Harvard Medical School found that 1 in 10 premature deaths is caused by eating red meat:
Small quantities of processed meat such as bacon, sausages or salami can increase the likelihood of dying by a fifth, researchers from Harvard School of Medicine found. Eating steak increases the risk of dying by 12%.
Red meat often contains high amounts of saturated fat, while bacon and salami contain large amounts of salt. Replacing red meat with poultry, fish or vegetables, whole grains and other healthy foods cut the risk of dying by up to one fifth, the study found.
The study published in the Archives of Internal Medicine followed more than 100,000 people for around 28 years asking them periodically about their diet and lifestyle.
It was found that for every serving of red meat – equivalent to 3 ounces (85 grams) – eaten each day there was an 18 per cent increased risk of dying from heart disease and a 10 per cent increased risk of dying from cancer.

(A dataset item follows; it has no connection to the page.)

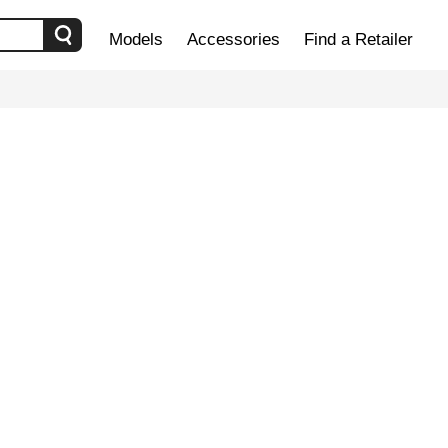
Models
Accessories
Find a Retailer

“The research itself seems solid and is based on two large scale cohort studies monitored over a long period of time.”
Other studies have also found that eating too much meat causes cancer and other health problems.
But how much of the problem isn’t red meat … but the fact that what we’re eating isn’t what our grandparents wouldn’t even recognize as meat at all?
For all of human history – until the last couple of decades – people ate beef from cows (or buffalo or bison) which grazed on grass. The cows were usually strong and healthy. Their meat was lean, with very little saturated fat, as the critters ate well and got outdoor exercise. Their meat was high in good Omega 3 fats. See this and this, and humans evolved to consume a lot of Omega 3 fatty acids in the wild game and fish which they ate (more).